TEXT SHOWN:
By now it should be common knowledge that the United States government is covertly looking over the shoulder of countless people across the globe.
The National Security Agency tracks billions of cellphones worldwide, many of which belong to American citizens.
Now it is being unveiled that this intolerable action of senseless surveillance and government omnipresence is not exclusive to the international, or even national, community.
Local communities are vulnerable, too, through law enforcement agencies including the Indiana State Police Agency.
The Indiana State Police spent $373,995 on a fancy, military-styled piece of cellphone monitoring equipment this year called a Stingray, which can be used from within a vehicle.
The device works in conjunction with a structure disguised as a cellphone tower that can detect the location of each cellphone and record the numbers each one has contacted via calls or texts from about a mile radius.
Currently, the police agency is reluctant to release information regarding how the equipment will be used.
Their coyness makes sense. Such overarching systems of unwarranted surveillance shadowing innocents are illegal under the Fourth Amendment, which assures citizens the right to be secure in their persons, houses, papers and effects. It is perfectly reasonable to assume that such tools will be abused.
In Florida, for instance, Miami police openly intended to use similar equipment to track a group of protestors at a world trade event.
The Indiana State Police justifies its alarming secrecy by claiming that further disclosure of information concerning the Stingray will harm its ability to investigate crime and terrorism with the device. The terror threat isn’t valid.

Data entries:

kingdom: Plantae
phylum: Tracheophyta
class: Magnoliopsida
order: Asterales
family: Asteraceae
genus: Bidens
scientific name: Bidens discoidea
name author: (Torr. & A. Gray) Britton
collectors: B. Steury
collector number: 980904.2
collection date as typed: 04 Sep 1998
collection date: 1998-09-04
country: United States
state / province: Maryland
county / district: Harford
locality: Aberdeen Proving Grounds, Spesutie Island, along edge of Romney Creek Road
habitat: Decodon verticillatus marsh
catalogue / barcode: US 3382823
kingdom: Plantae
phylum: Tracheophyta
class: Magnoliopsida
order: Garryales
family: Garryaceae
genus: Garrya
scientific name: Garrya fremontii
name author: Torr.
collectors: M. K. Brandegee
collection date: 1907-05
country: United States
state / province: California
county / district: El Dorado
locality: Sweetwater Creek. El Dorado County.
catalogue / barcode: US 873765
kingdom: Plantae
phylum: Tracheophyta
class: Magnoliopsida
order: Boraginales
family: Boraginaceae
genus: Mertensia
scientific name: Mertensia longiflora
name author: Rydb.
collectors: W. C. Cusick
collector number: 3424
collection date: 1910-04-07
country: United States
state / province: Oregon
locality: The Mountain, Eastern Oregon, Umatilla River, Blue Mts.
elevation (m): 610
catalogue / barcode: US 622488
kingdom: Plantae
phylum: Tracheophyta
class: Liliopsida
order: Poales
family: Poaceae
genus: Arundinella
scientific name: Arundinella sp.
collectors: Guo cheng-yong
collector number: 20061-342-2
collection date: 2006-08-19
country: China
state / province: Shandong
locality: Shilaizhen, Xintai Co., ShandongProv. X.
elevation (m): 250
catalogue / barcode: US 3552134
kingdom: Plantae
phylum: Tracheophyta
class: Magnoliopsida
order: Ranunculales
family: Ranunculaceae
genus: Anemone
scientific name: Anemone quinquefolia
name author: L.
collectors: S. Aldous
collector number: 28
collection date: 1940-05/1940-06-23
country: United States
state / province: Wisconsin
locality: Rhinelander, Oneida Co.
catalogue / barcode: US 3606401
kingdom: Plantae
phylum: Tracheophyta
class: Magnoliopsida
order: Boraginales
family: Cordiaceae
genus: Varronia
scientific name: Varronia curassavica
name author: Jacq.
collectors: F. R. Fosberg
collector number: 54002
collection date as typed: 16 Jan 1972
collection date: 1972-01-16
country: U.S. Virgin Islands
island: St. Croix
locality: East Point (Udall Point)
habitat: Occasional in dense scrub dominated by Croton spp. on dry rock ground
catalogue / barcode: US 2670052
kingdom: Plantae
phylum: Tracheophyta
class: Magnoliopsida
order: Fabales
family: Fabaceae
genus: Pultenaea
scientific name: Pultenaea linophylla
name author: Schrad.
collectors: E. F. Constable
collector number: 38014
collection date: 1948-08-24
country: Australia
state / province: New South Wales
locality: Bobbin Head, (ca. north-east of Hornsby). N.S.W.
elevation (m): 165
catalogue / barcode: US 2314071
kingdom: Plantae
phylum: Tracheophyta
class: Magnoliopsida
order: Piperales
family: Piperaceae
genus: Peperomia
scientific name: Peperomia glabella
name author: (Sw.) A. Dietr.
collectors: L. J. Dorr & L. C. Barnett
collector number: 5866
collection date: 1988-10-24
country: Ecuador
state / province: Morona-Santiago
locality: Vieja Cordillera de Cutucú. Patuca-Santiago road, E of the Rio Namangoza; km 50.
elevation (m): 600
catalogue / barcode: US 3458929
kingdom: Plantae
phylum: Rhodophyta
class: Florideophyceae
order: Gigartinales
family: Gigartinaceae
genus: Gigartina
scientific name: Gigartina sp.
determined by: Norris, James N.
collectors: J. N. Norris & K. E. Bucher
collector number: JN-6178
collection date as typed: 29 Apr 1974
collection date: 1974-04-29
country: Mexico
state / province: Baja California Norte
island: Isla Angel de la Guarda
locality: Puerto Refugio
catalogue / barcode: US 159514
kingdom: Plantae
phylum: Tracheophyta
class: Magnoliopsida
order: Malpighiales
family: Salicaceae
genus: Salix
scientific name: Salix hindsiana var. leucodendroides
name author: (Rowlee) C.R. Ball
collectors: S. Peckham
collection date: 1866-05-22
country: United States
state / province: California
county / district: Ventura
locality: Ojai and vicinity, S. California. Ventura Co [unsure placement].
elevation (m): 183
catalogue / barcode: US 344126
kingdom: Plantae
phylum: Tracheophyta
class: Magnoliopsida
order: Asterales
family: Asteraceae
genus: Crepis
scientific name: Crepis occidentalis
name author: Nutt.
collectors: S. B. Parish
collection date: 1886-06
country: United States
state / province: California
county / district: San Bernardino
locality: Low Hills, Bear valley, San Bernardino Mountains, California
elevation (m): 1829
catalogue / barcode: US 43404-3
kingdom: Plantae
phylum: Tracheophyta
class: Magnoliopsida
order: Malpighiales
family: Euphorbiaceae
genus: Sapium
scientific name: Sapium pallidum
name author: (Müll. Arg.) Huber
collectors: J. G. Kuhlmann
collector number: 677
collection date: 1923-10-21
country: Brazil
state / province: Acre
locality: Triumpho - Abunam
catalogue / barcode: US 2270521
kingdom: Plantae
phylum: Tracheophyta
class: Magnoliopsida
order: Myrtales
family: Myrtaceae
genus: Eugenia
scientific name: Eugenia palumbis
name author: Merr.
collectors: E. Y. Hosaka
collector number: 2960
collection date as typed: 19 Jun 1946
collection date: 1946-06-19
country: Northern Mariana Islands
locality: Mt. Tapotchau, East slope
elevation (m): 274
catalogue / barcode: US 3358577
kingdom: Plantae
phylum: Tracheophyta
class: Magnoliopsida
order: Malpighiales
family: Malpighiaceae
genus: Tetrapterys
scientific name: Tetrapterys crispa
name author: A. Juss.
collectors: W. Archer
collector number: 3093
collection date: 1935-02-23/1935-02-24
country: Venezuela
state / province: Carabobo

GIVEN REQUEST: According to the text about police cellphone surveillance, how much did the Indiana State Police spend on the Stingray?

TASK RESULT: $373,995